🤖 AI Summary
This paper addresses the violation of the conditional parallel trends assumption in difference-in-differences (DiD) due to unobserved confounding. We propose a novel sensitivity analysis framework grounded in the Riesz representation theorem, the first to extend this approach to group-time causal parameter estimation under staggered treatment adoption. Our method integrates empirical information—including pre-treatment tests and covariate benchmarking—to quantify the impact of assumption violations. Coupled with double machine learning, it delivers asymptotically efficient sensitivity-corrected point estimators and valid confidence intervals, accompanied by diagnostic simulation tools. Simulation studies confirm statistical validity, while two empirical applications demonstrate substantial improvements in transparency and robustness of causal inference. The core contribution lies in the original theoretical extension of the Riesz representation framework and its practical adaptability to complex, staggered DiD settings—enabling principled, assumption-robust estimation without requiring strong parametric or functional-form restrictions.
📝 Abstract
Difference-in-differences (DiD) is one of the most popular approaches for empirical research in economics, political science, and beyond. Identification in these models is based on the conditional parallel trends assumption: In the absence of treatment, the average outcome of the treated and untreated group are assumed to evolve in parallel over time, conditional on pre-treatment covariates. We introduce a novel approach to sensitivity analysis for DiD models that assesses the robustness of DiD estimates to violations of this assumption due to unobservable confounders, allowing researchers to transparently assess and communicate the credibility of their causal estimation results. Our method focuses on estimation by Double Machine Learning and extends previous work on sensitivity analysis based on Riesz Representation in cross-sectional settings.
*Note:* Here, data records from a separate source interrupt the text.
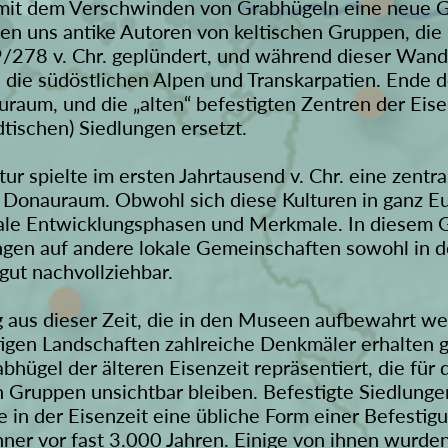
nn mit dem Verschwinden von Grabhügeln eine neue 
ählen uns antike Autoren von keltischen Gruppen, di
/278 v. Chr. geplündert, und während dieser Wande
 die südöstlichen Alpen und Transkarpatien. Ende de
raum, und die „alten“ befestigten Zentren der Ei
tischen) Siedlungen ersetzt.
ur spielte im ersten Jahrtausend v. Chr. eine zentral
 Donauraum. Obwohl sich diese Kulturen in ganz Eu
ale Entwicklungsphasen und Merkmale. In diesem G
gen auf andere lokale Gemeinschaften sowohl in de
gut nachvollziehbar.
aus dieser Zeit, die in den Museen aufbewahrt we
gen Landschaften zahlreiche Denkmäler erhalten ge
abhügel der älteren Eisenzeit repräsentiert, die f
n Gruppen unsichtbar bleiben. Befestigte Siedlung
 in der Eisenzeit eine übliche Form einer Befestigu
ner vor fast 3.000 Jahren. Einige von ihnen wurden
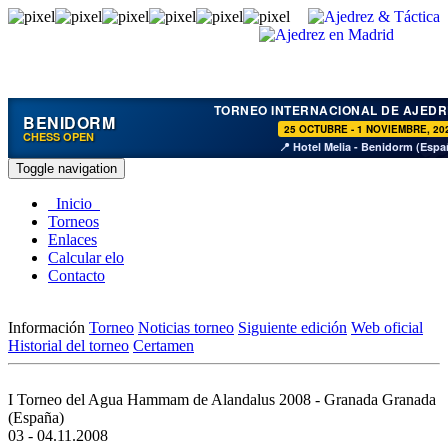
TORNEO INTERNACIONAL DE AJEDR
BENIDORM
25 OCTUBRE - 1 NOVIEMBRE, 20
CHESS OPEN
📍 Hotel Melia - Benidorm (Espa
Toggle navigation
Inicio
Torneos
Enlaces
Calcular elo
Contacto
Información
Torneo
Noticias torneo
Siguiente edición
Web oficial
Historial del torneo
Certamen
I Torneo del Agua Hammam de Alandalus 2008 - Granada
Granada
(España)
03 - 04.11.2008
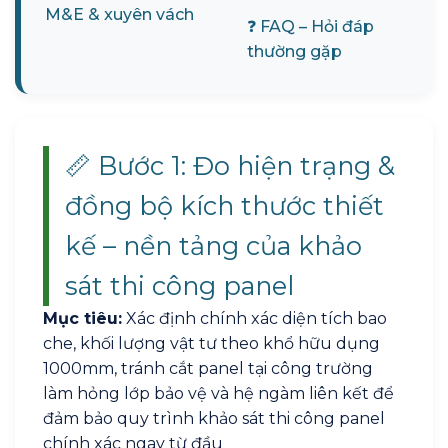
M&E & xuyên vách
❓ FAQ – Hỏi đáp
thường gặp
📏 Bước 1: Đo hiện trạng &
đồng bộ kích thước thiết
kế – nền tảng của khảo
sát thi công panel
Mục tiêu:
Xác định chính xác diện tích bao
che, khối lượng vật tư theo khổ hữu dụng
1000mm, tránh cắt panel tại công trường
làm hỏng lớp bảo vệ và hệ ngàm liên kết để
đảm bảo quy trình khảo sát thi công panel
chính xác ngay từ đầu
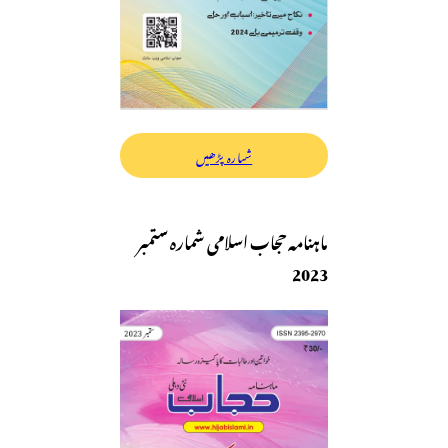
شمارہ پڑھیں
ماہنامہ حجاب اسلامی شمارہ ستمبر
2023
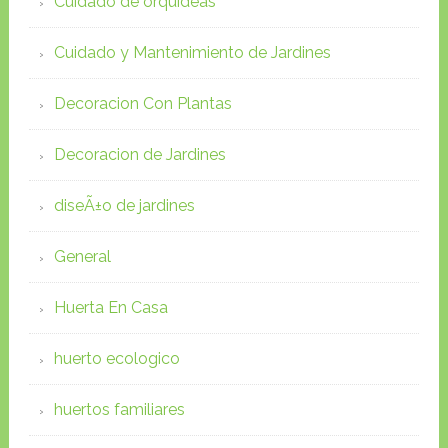
Cuidado de orquideas
Cuidado y Mantenimiento de Jardines
Decoracion Con Plantas
Decoracion de Jardines
diseÃ±o de jardines
General
Huerta En Casa
huerto ecologico
huertos familiares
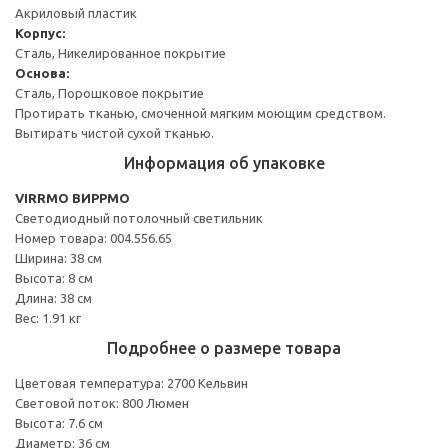
Акриловый пластик
Корпус:
Сталь, Никелированное покрытие
Основа:
Сталь, Порошковое покрытие
Протирать тканью, смоченной мягким моющим средством.
Вытирать чистой сухой тканью.
Информация об упаковке
VIRRMO ВИРРМО
Светодиодный потолочный светильник
Номер товара: 004.556.65
Ширина: 38 см
Высота: 8 см
Длина: 38 см
Вес: 1.91 кг
Подробнее о размере товара
Цветовая температура: 2700 Кельвин
Световой поток: 800 Люмен
Высота: 7.6 см
Диаметр: 36 см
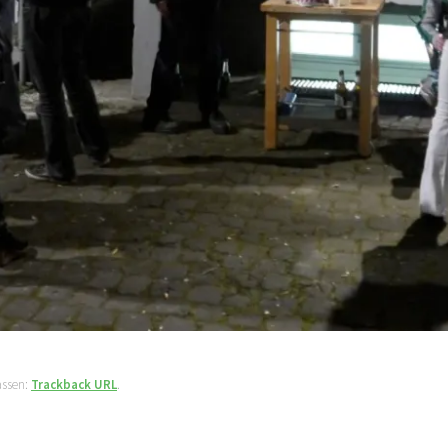
assen:
Trackback URL
.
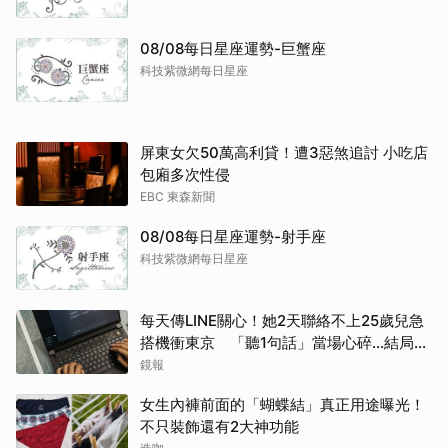
08/08每日星座運勢-巨蟹座
科技紫微網每日星座
屏東女欠50萬高利貸！遭3惡煞追討 小吃店
包廂多次性侵
EBC 東森新聞
08/08每日星座運勢-射手座
科技紫微網每日星座
每天傳LINE關心！她2天聯絡不上25歲兒急
搭機衝東京 「聽1句話」當場心碎...結局看
哭網
鏡報
女生內褲前面的「蝴蝶結」真正用途曝光！
不只裝飾還有2大神功能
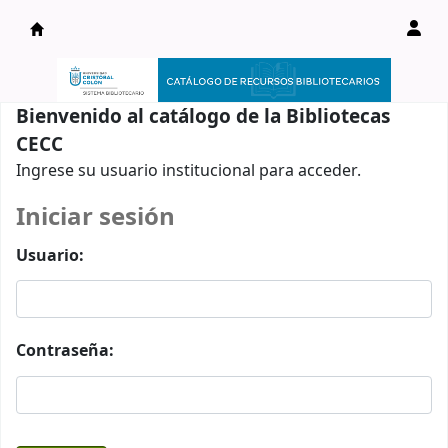
Catálogo en línea
Bienvenido al catálogo de la Bibliotecas
CECC
Ingrese su usuario institucional para acceder.
Iniciar sesión
Usuario:
Contraseña:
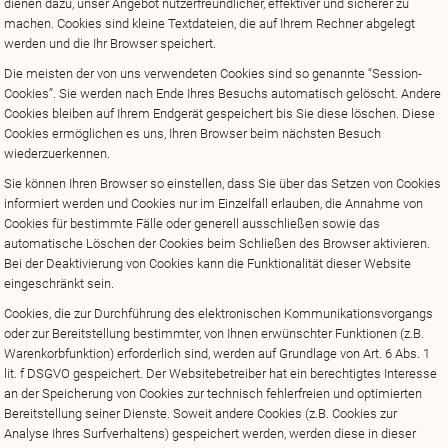
dienen dazu, unser Angebot nutzerfreundlicher, effektiver und sicherer zu
machen. Cookies sind kleine Textdateien, die auf Ihrem Rechner abgelegt
werden und die Ihr Browser speichert.
Die meisten der von uns verwendeten Cookies sind so genannte “Session-
Cookies”. Sie werden nach Ende Ihres Besuchs automatisch gelöscht. Andere
Cookies bleiben auf Ihrem Endgerät gespeichert bis Sie diese löschen. Diese
Cookies ermöglichen es uns, Ihren Browser beim nächsten Besuch
wiederzuerkennen.
Sie können Ihren Browser so einstellen, dass Sie über das Setzen von Cookies
informiert werden und Cookies nur im Einzelfall erlauben, die Annahme von
Cookies für bestimmte Fälle oder generell ausschließen sowie das
automatische Löschen der Cookies beim Schließen des Browser aktivieren.
Bei der Deaktivierung von Cookies kann die Funktionalität dieser Website
eingeschränkt sein.
Cookies, die zur Durchführung des elektronischen Kommunikationsvorgangs
oder zur Bereitstellung bestimmter, von Ihnen erwünschter Funktionen (z.B.
Warenkorbfunktion) erforderlich sind, werden auf Grundlage von Art. 6 Abs. 1
lit. f DSGVO gespeichert. Der Websitebetreiber hat ein berechtigtes Interesse
an der Speicherung von Cookies zur technisch fehlerfreien und optimierten
Bereitstellung seiner Dienste. Soweit andere Cookies (z.B. Cookies zur
Analyse Ihres Surfverhaltens) gespeichert werden, werden diese in dieser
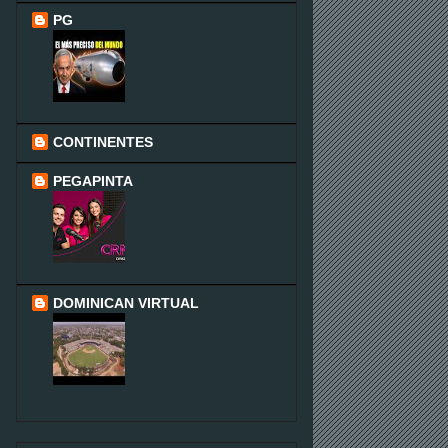
PG
CONTINENTES
PEGAPINTA
DOMINICAN VIRTUAL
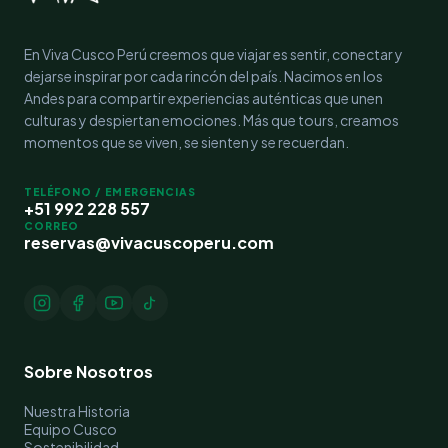
En Viva Cusco Perú creemos que viajar es sentir, conectar y
dejarse inspirar por cada rincón del país. Nacimos en los
Andes para compartir experiencias auténticas que unen
culturas y despiertan emociones. Más que tours, creamos
momentos que se viven, se sienten y se recuerdan.
TELÉFONO / EMERGENCIAS
+51 992 228 557
CORREO
reservas@vivacuscoperu.com
Sobre Nosotros
Nuestra Historia
Equipo Cusco
Sostenibilidad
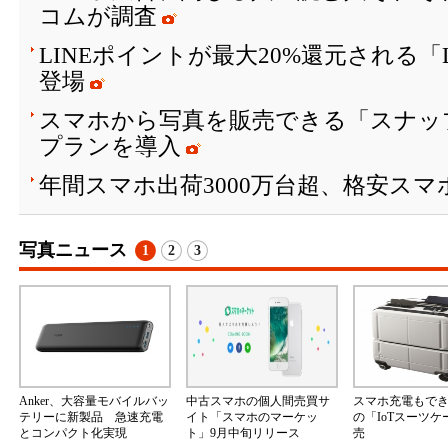
コムが調査
LINEポイントが最大20%還元される「
登場
スマホから写真を販売できる「スナッ
プランを導入
年間スマホ出荷3000万台超、格安スマ
写真ニュース
1
2
3
Anker、大容量モバイルバッ
中古スマホの個人間売買サ
スマホ充電もで
テリーに新製品 急速充電
イト「スマホのマーケッ
の「IoTスーツ
とコンパクト化実現
ト」9月中旬リリース
売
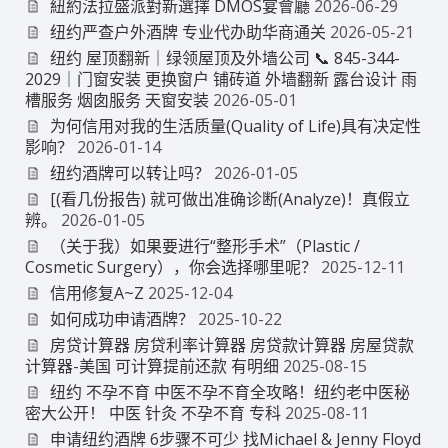
紐約法拉盛派對新選擇 DMOS宴會廳
2026-06-29
纽约严查户外酒牌 专业代办助华商通关
2026-05-21
纽约 屋顶翻新｜绿领屋顶及外墙公司 📞 845-344-
2029｜门窗安装 更换窗户 铺砖道 外墙翻新 露台设计 雨
槽服务 烟囱服务 天窗安装
2026-05-01
为何信用对我的生活质量(Quality of Life)具有决定性
影响？
2026-01-14
纽约酒牌可以转让吗？
2026-01-05
[(看几份报告) 就可做出准确诊断(Analyze)！真假立
辨。
2026-01-05
（关于我）如果要进行“整形手术”（Plastic /
Cosmetic Surgery），你会选择哪里呢？
2025-12-11
信用修复A~Z
2025-12-04
如何成功申请酒牌？
2025-10-22
房贷计算器 房贷利率计算器 房贷款计算器 房屋贷款
计算器-美国 可计算提前还款 有明细
2025-08-15
纽约 不孕不育 中医不孕不育全攻略！纽约老中医秘
密大公开！ 中医 针灸 不孕不育 专科
2025-08-11
申请纽约酒牌 6步骤不可少 找Michael & Jenny Floyd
We establish asymptotic bounds for point estimates and confidence intervals in the canonical $2 imes2$ setting and group-time causal parameters in settings with staggered treatment adoption. Our approach makes it possible to relate the formulation of parallel trends violation to empirical evidence from (1) pre-testing, (2) covariate benchmarking and (3) standard reporting statistics and visualizations. We provide extensive simulation experiments demonstrating the validity of our sensitivity approach and diagnostics and apply our approach to two empirical applications.